▸ WORK REQUEST:
Copy each line below containing "Спартака".

▸ DATA EXTRACTS:
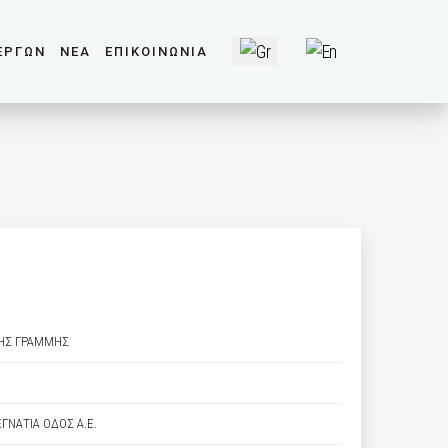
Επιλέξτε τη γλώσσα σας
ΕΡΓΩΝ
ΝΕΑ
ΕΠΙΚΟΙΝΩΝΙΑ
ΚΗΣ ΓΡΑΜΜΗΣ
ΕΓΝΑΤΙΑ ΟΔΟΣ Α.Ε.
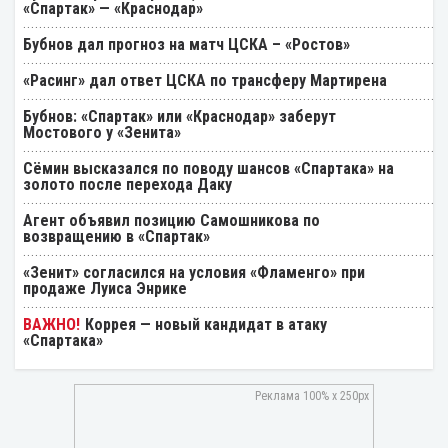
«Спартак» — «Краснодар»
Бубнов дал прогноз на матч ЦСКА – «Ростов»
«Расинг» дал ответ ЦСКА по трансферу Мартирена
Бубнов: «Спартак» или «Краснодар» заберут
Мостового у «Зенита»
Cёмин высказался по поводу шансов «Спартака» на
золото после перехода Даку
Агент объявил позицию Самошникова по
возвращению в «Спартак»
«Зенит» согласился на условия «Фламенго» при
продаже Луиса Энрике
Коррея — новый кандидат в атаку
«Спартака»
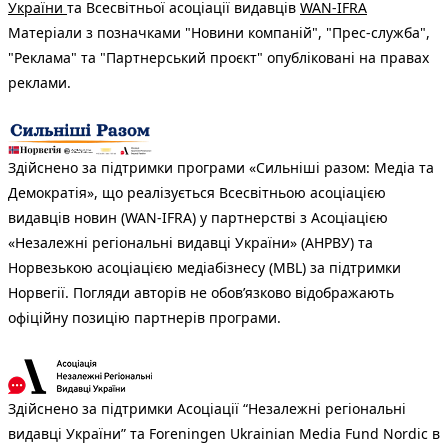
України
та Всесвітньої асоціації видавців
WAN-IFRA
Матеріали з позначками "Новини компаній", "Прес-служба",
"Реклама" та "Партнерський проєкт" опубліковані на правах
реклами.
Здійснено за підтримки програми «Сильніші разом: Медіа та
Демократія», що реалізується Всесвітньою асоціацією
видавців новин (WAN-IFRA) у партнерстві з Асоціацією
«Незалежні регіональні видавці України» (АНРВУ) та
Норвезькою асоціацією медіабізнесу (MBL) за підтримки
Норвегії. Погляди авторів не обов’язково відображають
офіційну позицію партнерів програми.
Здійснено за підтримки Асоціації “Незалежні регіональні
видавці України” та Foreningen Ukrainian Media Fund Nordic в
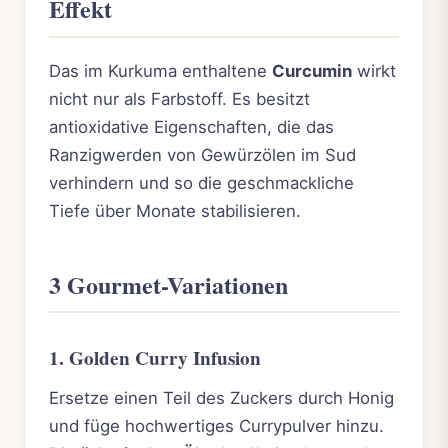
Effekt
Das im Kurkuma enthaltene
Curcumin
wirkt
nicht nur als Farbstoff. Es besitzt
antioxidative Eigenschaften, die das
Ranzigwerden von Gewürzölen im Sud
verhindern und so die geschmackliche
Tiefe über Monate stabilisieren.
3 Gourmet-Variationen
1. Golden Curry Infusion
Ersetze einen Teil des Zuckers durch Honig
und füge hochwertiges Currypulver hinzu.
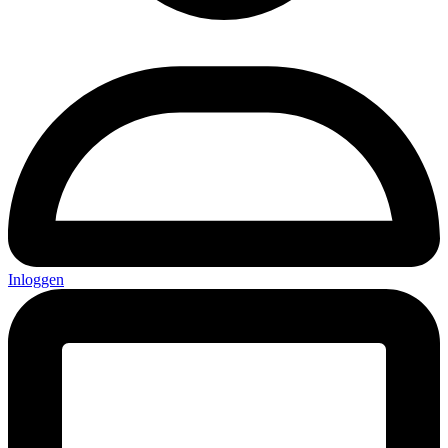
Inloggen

▸ REPLY:
Cёмин высказался по поводу шансов «Спартака» на
«Спартака»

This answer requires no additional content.